What is a "knowledge graph"?

It is a collection of Notes and connections between Notes. Notes can be about anything -- schedules, plans, feelings. Connections can be of whatever kind the user has words for: This is one of those, this requires that, do this by then, this could help me explain that to so-and-so ...

Each thing can have as many connections to anything else as reflects reality. Indeed, more.

Connections can be grouped into classes. This allows simplification -- just like using dividers to separate many papers into fewer groups. (In fact, if papers could be in more than one place, that paper solution would be equivalent to Semantic Synchrony.)

Connections are used to construct the view the user wants. If I want a list of everything that my baby requires that I cannot afford, it is in principle automatically discoverable, and already manually discoverable, assuming the data has been put in the graph. Other interesting lists are "Everything I every thought was interesting (about such-and-such)", "everything I don't understand about such-and-such" ...

Lists can overlap.

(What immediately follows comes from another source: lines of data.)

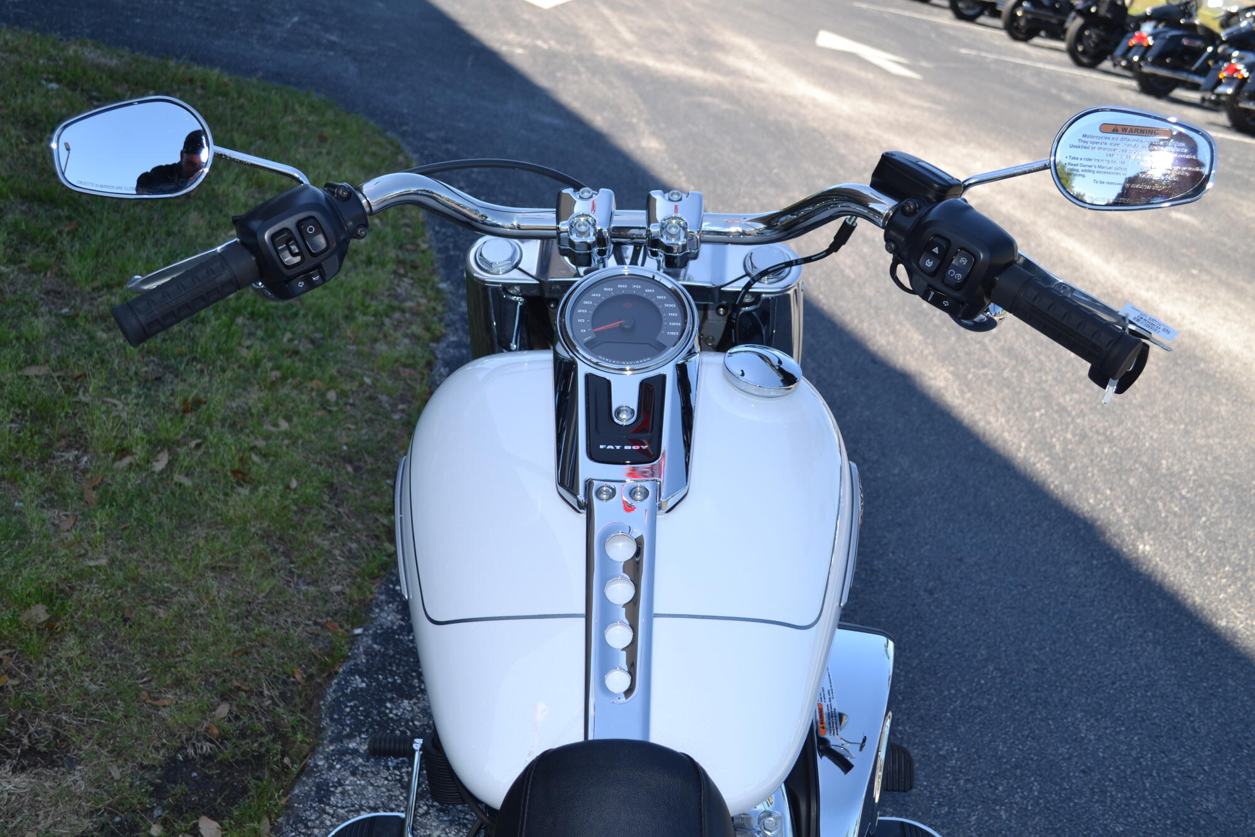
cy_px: 418
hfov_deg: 53.1
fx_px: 1255
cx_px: 628
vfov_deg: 36.9
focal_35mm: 36
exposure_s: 1/200
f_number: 5.6
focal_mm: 24
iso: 100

That's another way of saying anything can connect to anything.

Writing into a knowledge graph is only slightly more difficult than writing something on paper. The key difference is that to put it in the knowledge graph, you have to connect it to something else. More things if you want. (Actually you can leave things disconnected, too, but then the computer can't help you navigate.)

Knowledge graph is an inclusive concept: A search engine generates search results from a knowledge graph. A mindmap is also a knowledge graph.

The data model has generalized. Initially the graph was a collection of text notes in a Neo4j database. (We use Gremlin, a meta-language for graph databases, so we're not tied to Neo4j.) Now a collection of git repositories can also be a data source. More generalizations are forthcoming.

What's the main use case?

Organizing, studying, writing, and planning. Collecting, quickly traversing, and selectively sharing notes.

Trees generalize (flat) lists, and graphs generalize trees, so you could use a knowledge graph for anything you might use a list for. Semantic Synchrony integrates with google chrome, so surfing the graph and surfing the net are a unified experience.

Is it like a semantic wiki? git for structured data? distributed mindmap?

So far, users need not commit to any fixed ontology; they can invent categories as they see the need arise. It is no replacement for git, but it will let you construct and view treelike representations of the data's git history.